■ Text passage ■

+ + + + + + +

Jahan et al. found medulloblastoma as the most common brain tumor in children in Bangladesh between 2006 and 2007, but it was the third frequent one in our study, and like the current work, they reported a higher rate of infratentorial tumors¹¹. Claiming similar location and sex distribution to ours, Kardi et al. named medulloblastoma followed by astrocytoma and craniopharyngioma as the most common tumors in 367 children in Syria from 1993 to 2002^19,20.

Although the current study showed changes in sex distribution of brain tumors, Hjalmars et al. explained an increase in the female population in terms of the condition, especially the astroglial category during 20 years in Sweden (1973-1992)^21,22.

Like the present work, studies in Japan and Germany mentioned astrocytoma as the most frequent intracranial tumor, the rate of which was more than 33%^15,16. Besides, the study by Makino et al. examined the epidemiology of early childhood intracranial tumors in Japan and the ratio of boys to girls stood at 1:3, which is relatively similar to our findings. However, they indicated that the highest incidence was among boys aged 10 to 14 years, which is not comparable with our claim.

Concerning the manifestation, this study disclosed headache as the chief problem which was doubled in a study in England among 200 children with brain tumors by Wilne et al.¹⁷ They also reported convulsion in 9% of their patients, but it was found in 17.7% of ours. Except for the headache, other symptoms and signs occurred absolutely more in our research work in comparison to Wilne et al’s study. The time interval between the onset of clinical symptoms and definitive diagnosis in their study was 2.5 months, which was much less than what we found²⁰.

+ + + + + + +

■ Available data ■

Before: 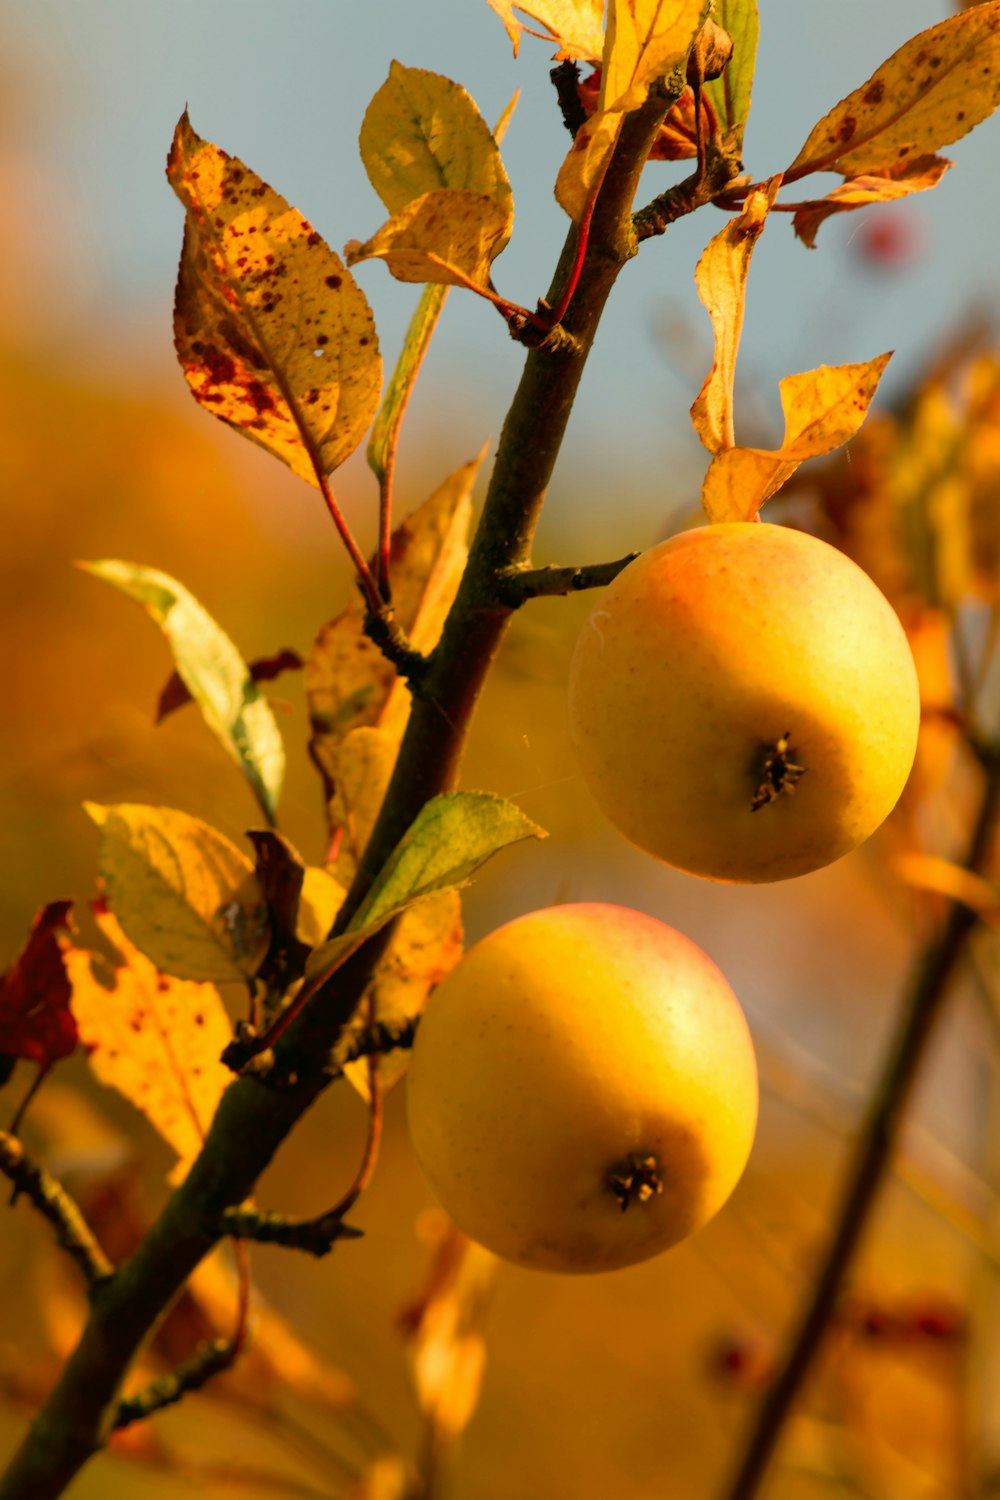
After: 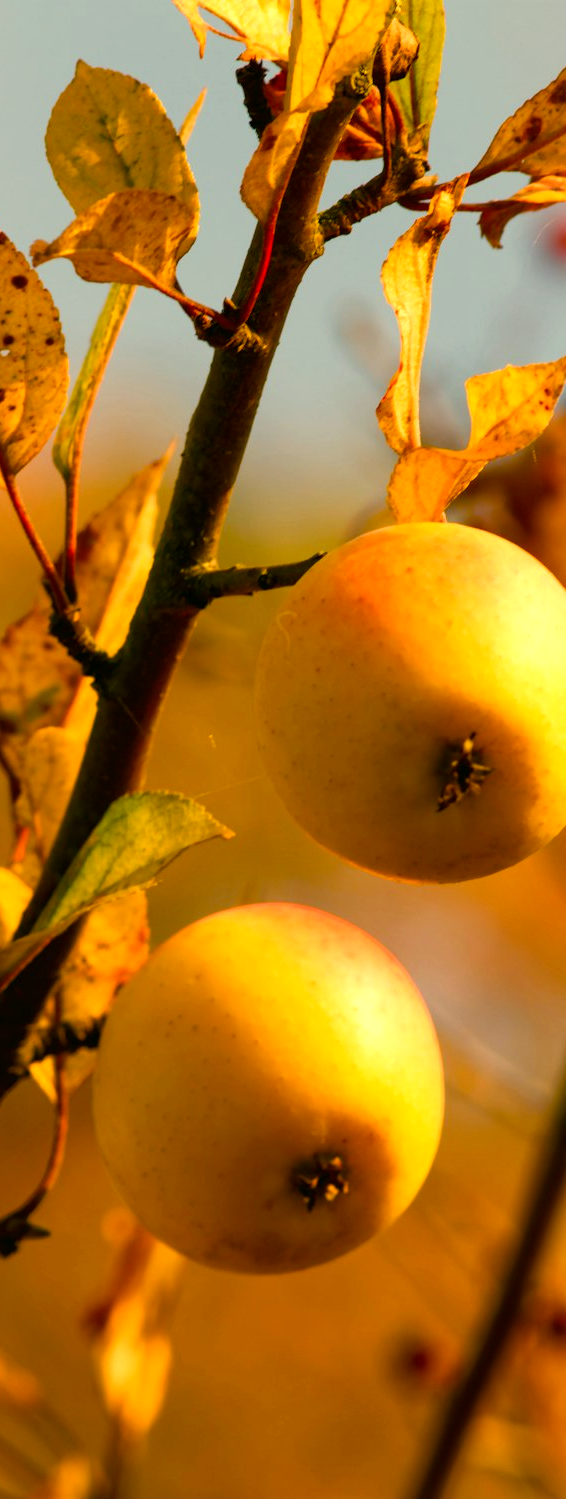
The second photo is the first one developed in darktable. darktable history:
crop: left 31.474%, top 0.02%, right 11.873%
color balance rgb: highlights gain › chroma 3.006%, highlights gain › hue 72°, perceptual saturation grading › global saturation 20%, perceptual saturation grading › highlights -25.616%, perceptual saturation grading › shadows 25.759%, perceptual brilliance grading › highlights 9.588%, perceptual brilliance grading › mid-tones 5.271%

+ + + + + + +

■ Requirement A ■
In the passage on childhood brain tumors, shorten the paragraph beginning "Like the present work" into a bulleted list that keeps its main facts.
■ Requirement B ■
Name every country mentioned in the passage on childhood brain tumors.
■ Requirement C ■
Continue the passage on childhood brain tumors from its last sentence.

■ Your response A ■
- Studies in Japan and Germany, like the present work, found astrocytoma to be the most frequent intracranial tumor, at a rate above 33%.
- Makino et al. studied the epidemiology of early childhood intracranial tumors in Japan and found a boy-to-girl ratio of 1:3, relatively similar to the present findings.
- Makino et al. reported the highest incidence among boys aged 10 to 14 years, which does not match the present study's claim.

■ Your response B ■
Bangladesh, Syria, Sweden, Japan, Germany, England

■ Your response C ■
The mortality rate we concluded was 37.5%, which is comparable with 66% five-year survival by CBTRUS in the United States in people who were younger than 19 years and suffering from brain tumors..

Conclusion

It seems that astrocytoma is the most frequent CNS tumor in children and the majority of it is infratentorial. It is worth focusing on genetics and similar basic sciences in future researches to identify more individual characteristics of brain tumors as well as providing systematic and national health policies and guidelines to reduce brain tumor occurrence and its complications among children.

Study limitations

This research study was retrospective, and finding the families to schedule medical visits was the only challenge throughout the follow-up period.

Acknowledgement

This research article is based on Dr. Atefeh Heidari’s dissertation for specialty in Pediatrics through original research work at a university hospital in Tehran, Iran. The authors appreciate all who supported this study, especially Pediatric Neurology Research Center and Functional Neurosurgery Research Center.

Conflict of interest

The authors declare that there is no conflict of interest.

Funding source

The authors did not receive any funding.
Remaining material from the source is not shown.